Due to the coldness and the lateness in the day we didn’t linger any longer after signing the register. Descending the gully was fast thank to the looseness but again, we had to stick very close to each other. Bashing across the bowls was not nearly as fun as scree running though, but still went by quickly. In general the terrain on Harrison was not very bad for descending but oh man, that was quite a pile of scree on the way up… By the time we got back to Harrison/Folk col it had become obvious we wouldn’t have the time to grab Mt. Folk on this day, so we leisurely went back to camp, hundreds of meters down. Darkness was falling at a rapid pace and we made back to camp just before head-lamp time.

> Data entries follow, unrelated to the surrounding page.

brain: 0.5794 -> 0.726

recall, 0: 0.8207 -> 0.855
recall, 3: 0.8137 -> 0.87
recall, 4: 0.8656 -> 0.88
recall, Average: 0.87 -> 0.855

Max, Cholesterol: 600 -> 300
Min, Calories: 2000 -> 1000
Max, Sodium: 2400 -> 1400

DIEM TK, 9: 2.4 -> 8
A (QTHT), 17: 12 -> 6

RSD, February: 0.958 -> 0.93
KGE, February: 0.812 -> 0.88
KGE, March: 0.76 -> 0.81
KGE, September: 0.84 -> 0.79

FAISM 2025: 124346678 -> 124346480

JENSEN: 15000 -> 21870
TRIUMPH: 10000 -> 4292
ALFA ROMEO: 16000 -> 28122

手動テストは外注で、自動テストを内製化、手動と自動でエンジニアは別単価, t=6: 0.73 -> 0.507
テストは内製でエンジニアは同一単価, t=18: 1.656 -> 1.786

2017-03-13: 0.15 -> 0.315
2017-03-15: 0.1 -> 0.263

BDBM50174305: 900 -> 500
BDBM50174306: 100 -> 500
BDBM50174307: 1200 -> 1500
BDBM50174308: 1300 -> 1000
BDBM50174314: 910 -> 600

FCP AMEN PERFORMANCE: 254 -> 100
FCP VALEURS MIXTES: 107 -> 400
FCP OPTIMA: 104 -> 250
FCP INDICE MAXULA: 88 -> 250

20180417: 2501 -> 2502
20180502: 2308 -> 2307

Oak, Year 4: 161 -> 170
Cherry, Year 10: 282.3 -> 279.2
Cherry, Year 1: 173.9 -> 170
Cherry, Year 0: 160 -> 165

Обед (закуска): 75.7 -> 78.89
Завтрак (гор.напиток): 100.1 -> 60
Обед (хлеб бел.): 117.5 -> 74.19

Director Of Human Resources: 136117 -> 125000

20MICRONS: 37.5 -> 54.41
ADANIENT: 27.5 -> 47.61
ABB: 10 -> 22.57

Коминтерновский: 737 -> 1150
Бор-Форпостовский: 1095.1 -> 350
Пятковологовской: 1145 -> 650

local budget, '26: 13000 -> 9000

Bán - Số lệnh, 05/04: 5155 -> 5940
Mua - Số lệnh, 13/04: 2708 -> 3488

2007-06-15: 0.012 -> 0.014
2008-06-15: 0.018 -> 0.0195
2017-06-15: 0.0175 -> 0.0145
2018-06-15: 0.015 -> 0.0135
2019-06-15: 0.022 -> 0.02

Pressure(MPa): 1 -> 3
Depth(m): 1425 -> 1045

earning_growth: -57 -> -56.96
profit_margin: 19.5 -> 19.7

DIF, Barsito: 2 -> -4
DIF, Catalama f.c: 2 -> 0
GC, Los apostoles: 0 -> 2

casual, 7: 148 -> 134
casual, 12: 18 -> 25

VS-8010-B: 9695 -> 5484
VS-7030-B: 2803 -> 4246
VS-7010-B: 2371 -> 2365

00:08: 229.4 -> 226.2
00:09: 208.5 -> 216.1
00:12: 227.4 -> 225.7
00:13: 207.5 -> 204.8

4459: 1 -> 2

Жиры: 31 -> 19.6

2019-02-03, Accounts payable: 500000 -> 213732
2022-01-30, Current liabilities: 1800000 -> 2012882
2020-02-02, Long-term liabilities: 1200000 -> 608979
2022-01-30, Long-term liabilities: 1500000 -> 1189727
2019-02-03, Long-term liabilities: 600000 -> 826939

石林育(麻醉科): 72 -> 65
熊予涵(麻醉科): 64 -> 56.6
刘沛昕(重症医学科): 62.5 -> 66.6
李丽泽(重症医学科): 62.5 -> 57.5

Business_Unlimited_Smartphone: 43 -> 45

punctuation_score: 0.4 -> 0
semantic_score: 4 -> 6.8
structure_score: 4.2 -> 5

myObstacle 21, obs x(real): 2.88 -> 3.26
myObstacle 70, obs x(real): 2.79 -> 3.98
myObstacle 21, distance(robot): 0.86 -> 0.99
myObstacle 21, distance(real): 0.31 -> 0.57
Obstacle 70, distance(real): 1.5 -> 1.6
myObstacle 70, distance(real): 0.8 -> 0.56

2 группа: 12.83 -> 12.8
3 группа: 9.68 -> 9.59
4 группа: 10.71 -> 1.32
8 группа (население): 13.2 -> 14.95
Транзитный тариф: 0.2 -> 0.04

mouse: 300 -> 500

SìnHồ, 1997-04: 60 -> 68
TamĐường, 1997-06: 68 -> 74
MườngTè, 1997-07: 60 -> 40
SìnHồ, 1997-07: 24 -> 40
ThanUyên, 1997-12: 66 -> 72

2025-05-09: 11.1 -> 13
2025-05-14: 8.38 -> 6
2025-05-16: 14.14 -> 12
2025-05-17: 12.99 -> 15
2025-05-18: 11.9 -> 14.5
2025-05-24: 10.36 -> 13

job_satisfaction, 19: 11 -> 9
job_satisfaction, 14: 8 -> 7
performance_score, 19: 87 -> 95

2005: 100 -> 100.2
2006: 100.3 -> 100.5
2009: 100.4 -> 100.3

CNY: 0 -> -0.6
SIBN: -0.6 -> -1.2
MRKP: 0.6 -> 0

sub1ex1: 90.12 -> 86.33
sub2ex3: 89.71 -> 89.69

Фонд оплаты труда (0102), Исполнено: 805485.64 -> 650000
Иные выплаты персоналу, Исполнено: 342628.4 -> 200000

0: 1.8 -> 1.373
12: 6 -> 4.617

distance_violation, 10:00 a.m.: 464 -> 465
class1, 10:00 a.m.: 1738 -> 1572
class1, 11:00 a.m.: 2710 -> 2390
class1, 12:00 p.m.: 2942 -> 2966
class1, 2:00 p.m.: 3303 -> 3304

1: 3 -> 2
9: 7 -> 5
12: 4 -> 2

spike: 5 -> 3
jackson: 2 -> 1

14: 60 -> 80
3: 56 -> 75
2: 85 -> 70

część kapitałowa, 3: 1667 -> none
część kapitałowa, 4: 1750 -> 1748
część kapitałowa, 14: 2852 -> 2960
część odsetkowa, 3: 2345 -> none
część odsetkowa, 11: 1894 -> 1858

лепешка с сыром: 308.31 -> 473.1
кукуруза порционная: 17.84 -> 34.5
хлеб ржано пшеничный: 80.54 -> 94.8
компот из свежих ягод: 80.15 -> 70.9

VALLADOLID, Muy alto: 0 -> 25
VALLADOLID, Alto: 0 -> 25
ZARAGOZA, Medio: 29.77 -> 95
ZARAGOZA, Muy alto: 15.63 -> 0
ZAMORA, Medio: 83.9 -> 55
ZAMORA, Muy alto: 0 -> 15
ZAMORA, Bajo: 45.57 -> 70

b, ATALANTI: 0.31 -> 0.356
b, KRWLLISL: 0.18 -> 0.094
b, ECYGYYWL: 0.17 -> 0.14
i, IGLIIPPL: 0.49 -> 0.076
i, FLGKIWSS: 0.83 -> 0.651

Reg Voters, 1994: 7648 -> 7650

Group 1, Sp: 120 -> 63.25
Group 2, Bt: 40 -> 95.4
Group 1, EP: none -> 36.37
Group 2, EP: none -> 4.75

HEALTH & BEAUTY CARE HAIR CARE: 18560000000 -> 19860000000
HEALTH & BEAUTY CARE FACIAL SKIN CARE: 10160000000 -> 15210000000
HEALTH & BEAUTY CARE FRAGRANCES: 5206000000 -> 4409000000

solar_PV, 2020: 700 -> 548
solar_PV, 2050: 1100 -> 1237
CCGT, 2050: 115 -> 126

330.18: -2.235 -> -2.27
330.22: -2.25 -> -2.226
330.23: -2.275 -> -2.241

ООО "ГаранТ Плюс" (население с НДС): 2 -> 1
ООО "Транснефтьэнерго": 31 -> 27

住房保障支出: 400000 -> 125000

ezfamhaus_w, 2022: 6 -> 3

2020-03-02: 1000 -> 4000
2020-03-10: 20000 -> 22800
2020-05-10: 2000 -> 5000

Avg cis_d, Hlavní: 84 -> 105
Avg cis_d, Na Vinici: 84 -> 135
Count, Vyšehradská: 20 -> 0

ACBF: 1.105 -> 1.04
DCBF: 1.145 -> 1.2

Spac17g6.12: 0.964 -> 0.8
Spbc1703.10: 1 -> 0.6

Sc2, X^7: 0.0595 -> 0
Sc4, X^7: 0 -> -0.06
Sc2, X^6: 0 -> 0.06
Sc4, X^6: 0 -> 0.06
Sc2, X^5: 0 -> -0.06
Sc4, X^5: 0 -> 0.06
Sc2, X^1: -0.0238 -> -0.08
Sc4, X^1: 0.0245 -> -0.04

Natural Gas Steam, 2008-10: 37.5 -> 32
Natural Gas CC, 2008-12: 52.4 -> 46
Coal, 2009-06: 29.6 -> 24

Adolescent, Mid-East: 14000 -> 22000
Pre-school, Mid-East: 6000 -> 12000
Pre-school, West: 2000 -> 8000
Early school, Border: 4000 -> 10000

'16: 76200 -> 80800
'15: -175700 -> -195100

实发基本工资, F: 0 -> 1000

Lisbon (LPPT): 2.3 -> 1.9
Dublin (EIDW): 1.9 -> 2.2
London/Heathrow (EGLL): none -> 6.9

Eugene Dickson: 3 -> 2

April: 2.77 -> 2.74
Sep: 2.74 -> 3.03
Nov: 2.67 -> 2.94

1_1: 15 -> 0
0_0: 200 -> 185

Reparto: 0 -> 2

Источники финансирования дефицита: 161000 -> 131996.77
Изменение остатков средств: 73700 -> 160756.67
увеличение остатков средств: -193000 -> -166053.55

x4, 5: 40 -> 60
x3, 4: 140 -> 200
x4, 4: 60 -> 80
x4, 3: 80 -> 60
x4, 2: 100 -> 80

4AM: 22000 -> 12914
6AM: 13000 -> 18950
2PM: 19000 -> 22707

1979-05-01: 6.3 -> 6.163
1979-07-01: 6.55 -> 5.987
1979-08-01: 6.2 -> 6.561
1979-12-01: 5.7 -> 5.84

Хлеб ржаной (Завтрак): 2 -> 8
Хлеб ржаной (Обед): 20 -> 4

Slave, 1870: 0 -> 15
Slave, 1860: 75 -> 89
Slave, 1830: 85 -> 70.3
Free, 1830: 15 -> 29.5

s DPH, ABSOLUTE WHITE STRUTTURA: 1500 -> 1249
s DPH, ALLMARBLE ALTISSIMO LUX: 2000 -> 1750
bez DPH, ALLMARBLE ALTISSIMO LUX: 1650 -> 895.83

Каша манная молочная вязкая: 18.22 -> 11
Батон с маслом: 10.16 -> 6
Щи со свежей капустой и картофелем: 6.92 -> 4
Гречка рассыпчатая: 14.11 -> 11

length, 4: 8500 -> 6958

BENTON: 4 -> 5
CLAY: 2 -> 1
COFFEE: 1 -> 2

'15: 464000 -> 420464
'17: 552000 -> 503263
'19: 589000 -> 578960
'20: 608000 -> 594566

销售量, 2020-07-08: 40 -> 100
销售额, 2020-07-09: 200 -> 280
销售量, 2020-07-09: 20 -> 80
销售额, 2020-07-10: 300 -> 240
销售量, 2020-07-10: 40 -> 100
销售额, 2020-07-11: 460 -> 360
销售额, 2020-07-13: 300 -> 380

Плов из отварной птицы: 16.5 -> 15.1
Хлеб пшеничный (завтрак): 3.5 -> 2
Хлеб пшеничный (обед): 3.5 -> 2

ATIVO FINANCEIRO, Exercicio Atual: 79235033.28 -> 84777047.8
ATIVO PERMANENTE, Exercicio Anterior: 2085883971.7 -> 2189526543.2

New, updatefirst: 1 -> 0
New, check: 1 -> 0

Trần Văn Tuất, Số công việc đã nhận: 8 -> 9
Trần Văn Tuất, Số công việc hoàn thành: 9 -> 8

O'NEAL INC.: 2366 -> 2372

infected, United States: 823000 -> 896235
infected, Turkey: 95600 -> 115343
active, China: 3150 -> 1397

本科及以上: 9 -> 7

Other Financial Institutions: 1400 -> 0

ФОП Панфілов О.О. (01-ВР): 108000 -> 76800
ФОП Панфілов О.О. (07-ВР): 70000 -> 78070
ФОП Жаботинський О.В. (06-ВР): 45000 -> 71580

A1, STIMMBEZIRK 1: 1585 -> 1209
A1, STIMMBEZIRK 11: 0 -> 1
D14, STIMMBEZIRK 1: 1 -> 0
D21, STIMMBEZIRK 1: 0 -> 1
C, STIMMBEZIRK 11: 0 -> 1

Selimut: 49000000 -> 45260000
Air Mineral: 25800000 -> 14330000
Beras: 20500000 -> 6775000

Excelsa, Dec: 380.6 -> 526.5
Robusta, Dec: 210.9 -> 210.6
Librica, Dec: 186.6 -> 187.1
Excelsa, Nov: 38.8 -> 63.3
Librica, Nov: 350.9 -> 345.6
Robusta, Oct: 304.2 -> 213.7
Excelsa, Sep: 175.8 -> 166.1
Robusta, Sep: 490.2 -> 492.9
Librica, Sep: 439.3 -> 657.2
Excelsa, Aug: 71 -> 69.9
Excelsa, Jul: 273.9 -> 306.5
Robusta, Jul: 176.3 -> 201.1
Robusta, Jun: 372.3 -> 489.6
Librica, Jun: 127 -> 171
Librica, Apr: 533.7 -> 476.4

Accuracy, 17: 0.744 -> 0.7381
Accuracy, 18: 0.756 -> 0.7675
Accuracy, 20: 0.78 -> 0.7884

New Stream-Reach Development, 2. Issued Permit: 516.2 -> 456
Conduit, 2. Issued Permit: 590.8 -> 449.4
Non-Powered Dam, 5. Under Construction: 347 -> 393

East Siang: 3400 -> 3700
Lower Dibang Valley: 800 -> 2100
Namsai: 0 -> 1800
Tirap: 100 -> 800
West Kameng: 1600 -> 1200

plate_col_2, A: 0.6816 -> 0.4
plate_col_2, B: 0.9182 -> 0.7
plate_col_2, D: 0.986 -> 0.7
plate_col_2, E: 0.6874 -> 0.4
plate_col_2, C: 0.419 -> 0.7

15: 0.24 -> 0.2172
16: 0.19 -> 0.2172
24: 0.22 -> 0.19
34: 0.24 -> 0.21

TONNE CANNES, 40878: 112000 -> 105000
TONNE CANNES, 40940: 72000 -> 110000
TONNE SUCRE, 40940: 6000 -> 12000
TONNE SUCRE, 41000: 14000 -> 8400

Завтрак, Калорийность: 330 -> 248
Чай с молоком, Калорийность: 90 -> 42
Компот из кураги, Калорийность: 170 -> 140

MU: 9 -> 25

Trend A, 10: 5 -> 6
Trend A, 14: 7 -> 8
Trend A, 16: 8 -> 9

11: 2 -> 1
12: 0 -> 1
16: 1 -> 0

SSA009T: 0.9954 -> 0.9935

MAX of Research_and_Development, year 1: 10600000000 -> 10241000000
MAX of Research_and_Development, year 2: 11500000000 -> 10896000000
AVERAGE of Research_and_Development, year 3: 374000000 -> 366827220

It was very satisfactory to have Mt. Harrison bagged on our first day – a day we didn’t expect to summit the major objective. Now the pressure was off and we managed to enjoy a evening with lots of chatting around a camp fire. We still wanted to do Mt. Folk so that would be our objective for the following day.
Great read, and great photos as well. Looks like an awesome climb but I’m curious, how would you rate its difficulty in comparison to fisher peak?
I’d say Fisher Peak (Kananaskis) is harder. Mt. Harrison is mostly about managing loose rocks and some route-finding. I can’t remember anything super strenuous nor exposed.
Hi Steven, fantastic read. I am planning a trip way up the White River FSR, North Fork, into a valley just west of the Limestone Lake area. You mentioned a missing bridge on the White River FSR? Can you tell me which bridge was out? Any idea if it was replaced since you did this trip?
Hey Greg,
I’ve never driven up White River FSR but I do know the status of that road is on-and-off in the last several years. In terms of what and where exactly I don’t know. As of August 2017 people still had to access Harrison via Bull River FSR from the south (known this from a friend) but I have no idea of this year’s status.
It’s currently accessible from the bull river service road. I was up there 2 weeks ago. Harrison creek turns off at the 98km.
Fyi white river bridge at the 44km has been repaired, as well bull river road is fixed up.